Exercise directions —
Reproduce the data below word for word, from the line containing "### 20. Stooge Sort" down through the line containing "### 1. 二叉搜索树排序 (Binary Search Tree Sort)", including both of those lines.

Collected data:
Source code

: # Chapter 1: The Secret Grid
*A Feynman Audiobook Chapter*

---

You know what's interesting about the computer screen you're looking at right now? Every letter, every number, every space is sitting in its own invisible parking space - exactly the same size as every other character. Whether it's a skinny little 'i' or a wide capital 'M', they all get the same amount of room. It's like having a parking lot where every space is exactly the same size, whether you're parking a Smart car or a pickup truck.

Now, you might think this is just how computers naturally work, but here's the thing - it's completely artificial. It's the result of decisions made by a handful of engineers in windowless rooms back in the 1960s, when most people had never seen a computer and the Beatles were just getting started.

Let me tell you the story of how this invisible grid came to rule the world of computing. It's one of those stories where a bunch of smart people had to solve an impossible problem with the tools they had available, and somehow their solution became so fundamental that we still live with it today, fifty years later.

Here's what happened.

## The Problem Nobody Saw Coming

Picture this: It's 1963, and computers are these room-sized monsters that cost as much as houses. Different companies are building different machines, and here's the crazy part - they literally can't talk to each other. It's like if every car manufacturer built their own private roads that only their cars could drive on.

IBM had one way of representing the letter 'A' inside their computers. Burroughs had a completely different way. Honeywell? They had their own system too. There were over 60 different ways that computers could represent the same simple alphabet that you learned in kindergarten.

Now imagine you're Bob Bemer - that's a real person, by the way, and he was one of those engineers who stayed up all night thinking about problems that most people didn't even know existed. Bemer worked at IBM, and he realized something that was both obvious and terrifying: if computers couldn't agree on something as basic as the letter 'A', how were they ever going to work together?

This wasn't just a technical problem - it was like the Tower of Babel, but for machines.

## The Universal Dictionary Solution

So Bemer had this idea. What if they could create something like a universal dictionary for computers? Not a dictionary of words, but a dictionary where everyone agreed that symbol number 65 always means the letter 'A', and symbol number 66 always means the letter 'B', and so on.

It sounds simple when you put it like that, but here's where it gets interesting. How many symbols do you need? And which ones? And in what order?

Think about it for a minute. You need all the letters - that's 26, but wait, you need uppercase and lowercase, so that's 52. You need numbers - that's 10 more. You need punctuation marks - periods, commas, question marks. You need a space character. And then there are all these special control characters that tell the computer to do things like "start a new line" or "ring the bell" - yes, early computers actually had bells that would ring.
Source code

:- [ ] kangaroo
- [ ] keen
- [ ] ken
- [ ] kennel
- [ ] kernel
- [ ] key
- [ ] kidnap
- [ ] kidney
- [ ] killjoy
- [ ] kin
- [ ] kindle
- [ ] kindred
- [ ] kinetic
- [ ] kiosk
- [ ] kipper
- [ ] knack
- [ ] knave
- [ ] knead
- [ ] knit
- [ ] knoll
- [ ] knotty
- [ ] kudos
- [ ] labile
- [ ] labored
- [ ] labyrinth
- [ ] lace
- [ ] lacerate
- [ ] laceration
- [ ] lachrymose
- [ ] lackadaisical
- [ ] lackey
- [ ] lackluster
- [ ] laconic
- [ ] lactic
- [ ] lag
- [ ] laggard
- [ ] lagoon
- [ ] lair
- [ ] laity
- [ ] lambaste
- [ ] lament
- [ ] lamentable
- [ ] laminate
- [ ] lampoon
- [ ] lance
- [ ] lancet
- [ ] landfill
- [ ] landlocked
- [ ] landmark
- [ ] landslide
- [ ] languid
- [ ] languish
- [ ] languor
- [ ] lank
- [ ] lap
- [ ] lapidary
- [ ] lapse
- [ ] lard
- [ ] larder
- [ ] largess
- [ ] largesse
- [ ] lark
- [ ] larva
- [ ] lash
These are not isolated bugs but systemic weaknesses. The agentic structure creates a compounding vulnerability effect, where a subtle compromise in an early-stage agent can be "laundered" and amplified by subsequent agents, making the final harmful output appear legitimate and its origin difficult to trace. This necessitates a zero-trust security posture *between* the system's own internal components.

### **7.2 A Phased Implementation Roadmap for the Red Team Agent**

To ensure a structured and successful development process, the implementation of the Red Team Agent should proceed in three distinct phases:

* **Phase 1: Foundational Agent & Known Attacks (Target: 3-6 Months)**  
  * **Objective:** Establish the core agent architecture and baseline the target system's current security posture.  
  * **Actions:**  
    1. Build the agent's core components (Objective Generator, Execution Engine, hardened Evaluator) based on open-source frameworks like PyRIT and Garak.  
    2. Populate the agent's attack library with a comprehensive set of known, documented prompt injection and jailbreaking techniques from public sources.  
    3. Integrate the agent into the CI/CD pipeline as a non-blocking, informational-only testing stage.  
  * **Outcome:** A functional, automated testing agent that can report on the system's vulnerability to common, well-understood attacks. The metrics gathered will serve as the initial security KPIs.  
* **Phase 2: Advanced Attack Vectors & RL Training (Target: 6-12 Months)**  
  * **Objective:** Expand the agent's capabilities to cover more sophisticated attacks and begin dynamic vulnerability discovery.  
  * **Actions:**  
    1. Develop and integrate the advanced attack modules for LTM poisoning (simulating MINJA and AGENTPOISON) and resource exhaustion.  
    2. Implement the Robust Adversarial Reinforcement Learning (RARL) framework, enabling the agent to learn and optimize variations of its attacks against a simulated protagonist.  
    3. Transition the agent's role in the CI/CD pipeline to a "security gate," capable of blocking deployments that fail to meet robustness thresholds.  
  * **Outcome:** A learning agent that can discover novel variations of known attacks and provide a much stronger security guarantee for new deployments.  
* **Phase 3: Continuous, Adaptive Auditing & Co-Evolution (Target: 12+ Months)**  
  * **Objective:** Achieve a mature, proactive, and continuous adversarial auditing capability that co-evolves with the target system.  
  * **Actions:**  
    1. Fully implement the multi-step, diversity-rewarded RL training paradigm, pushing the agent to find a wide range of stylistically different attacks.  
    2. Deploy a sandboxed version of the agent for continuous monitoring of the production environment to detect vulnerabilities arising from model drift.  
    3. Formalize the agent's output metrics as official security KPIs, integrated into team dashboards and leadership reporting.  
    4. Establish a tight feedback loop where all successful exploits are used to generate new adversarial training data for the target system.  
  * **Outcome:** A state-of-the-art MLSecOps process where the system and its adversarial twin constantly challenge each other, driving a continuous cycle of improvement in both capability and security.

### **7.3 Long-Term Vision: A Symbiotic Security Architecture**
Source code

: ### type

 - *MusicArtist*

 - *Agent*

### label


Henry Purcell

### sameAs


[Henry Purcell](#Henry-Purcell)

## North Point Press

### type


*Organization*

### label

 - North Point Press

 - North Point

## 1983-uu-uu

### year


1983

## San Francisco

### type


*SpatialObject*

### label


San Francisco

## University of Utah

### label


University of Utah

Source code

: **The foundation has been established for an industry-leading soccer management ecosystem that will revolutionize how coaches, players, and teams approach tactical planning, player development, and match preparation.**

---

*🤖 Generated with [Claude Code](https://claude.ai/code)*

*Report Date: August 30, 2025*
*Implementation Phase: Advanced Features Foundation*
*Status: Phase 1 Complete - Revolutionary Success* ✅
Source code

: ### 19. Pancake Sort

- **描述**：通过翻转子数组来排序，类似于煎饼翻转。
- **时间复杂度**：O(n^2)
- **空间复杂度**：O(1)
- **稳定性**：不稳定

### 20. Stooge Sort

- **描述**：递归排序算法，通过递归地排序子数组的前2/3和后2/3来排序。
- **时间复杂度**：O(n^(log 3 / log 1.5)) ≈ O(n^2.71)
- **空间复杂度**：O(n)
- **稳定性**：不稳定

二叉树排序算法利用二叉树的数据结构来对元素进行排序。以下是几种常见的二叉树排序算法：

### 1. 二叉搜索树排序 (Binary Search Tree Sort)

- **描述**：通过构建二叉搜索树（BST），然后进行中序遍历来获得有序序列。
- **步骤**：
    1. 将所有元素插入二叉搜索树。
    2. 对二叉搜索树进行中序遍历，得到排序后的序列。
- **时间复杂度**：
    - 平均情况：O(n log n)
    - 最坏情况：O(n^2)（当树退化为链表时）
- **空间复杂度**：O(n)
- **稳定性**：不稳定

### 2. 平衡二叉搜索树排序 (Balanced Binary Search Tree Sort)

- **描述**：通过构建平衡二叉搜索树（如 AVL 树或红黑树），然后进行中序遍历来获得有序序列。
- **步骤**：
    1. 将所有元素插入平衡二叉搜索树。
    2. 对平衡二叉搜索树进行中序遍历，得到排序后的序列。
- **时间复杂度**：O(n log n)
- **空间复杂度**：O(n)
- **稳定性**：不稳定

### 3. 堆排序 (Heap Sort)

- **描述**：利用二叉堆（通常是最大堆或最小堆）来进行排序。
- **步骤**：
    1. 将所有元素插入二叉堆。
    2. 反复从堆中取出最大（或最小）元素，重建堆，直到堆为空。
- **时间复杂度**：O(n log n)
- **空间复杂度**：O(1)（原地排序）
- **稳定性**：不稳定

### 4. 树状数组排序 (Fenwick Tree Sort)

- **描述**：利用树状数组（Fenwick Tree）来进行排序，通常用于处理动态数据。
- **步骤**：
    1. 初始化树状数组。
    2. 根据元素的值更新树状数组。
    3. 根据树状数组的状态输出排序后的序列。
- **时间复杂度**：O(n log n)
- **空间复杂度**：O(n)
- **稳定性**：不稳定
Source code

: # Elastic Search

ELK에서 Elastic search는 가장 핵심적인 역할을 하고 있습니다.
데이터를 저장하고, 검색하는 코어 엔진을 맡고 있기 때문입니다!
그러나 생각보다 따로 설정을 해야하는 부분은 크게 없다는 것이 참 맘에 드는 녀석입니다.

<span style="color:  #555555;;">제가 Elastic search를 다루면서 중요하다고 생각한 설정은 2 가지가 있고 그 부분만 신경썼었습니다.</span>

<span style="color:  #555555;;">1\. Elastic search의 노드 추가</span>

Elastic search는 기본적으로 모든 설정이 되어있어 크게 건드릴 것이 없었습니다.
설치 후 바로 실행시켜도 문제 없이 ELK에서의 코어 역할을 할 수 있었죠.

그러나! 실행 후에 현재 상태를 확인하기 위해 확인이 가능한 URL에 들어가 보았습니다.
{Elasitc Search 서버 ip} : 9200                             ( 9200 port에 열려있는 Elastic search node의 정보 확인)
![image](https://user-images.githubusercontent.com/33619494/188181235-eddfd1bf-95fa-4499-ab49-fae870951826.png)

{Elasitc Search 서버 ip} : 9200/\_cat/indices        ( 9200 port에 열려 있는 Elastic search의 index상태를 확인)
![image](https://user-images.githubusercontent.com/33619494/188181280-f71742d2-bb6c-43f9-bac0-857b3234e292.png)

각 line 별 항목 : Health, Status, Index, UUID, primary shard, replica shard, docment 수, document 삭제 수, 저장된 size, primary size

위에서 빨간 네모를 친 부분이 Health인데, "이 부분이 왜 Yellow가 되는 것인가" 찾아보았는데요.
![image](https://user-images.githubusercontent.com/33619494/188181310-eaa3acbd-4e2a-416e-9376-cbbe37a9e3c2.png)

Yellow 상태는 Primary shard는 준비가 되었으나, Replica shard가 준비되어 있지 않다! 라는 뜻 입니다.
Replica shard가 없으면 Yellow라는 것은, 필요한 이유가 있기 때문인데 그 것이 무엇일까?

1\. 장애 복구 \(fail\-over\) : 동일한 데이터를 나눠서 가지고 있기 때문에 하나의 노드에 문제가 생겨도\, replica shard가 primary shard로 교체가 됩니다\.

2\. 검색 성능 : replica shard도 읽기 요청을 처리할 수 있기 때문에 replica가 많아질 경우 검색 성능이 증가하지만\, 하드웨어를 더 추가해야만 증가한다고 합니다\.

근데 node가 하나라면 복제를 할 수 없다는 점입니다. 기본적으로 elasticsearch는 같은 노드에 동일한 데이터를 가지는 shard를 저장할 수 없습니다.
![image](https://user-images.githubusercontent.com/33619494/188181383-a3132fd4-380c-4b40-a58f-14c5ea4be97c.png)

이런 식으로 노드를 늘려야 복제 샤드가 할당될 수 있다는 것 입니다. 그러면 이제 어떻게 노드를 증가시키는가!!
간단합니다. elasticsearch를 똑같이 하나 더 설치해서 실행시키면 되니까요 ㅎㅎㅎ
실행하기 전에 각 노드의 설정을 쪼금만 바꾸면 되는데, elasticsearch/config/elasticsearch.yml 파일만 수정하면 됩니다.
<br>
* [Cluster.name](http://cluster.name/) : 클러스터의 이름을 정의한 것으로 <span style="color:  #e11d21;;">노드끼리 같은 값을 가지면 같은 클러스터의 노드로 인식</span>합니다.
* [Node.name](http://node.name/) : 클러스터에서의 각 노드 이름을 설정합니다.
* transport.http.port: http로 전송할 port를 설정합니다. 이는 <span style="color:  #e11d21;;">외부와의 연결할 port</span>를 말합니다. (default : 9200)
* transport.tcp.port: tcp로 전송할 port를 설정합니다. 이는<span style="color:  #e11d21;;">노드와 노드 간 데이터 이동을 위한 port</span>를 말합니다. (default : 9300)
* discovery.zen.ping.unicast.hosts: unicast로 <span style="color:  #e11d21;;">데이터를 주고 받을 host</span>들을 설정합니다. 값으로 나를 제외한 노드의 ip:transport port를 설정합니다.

Response to the exercise —
### 20. Stooge Sort

- **描述**：递归排序算法，通过递归地排序子数组的前2/3和后2/3来排序。
- **时间复杂度**：O(n^(log 3 / log 1.5)) ≈ O(n^2.71)
- **空间复杂度**：O(n)
- **稳定性**：不稳定

二叉树排序算法利用二叉树的数据结构来对元素进行排序。以下是几种常见的二叉树排序算法：

### 1. 二叉搜索树排序 (Binary Search Tree Sort)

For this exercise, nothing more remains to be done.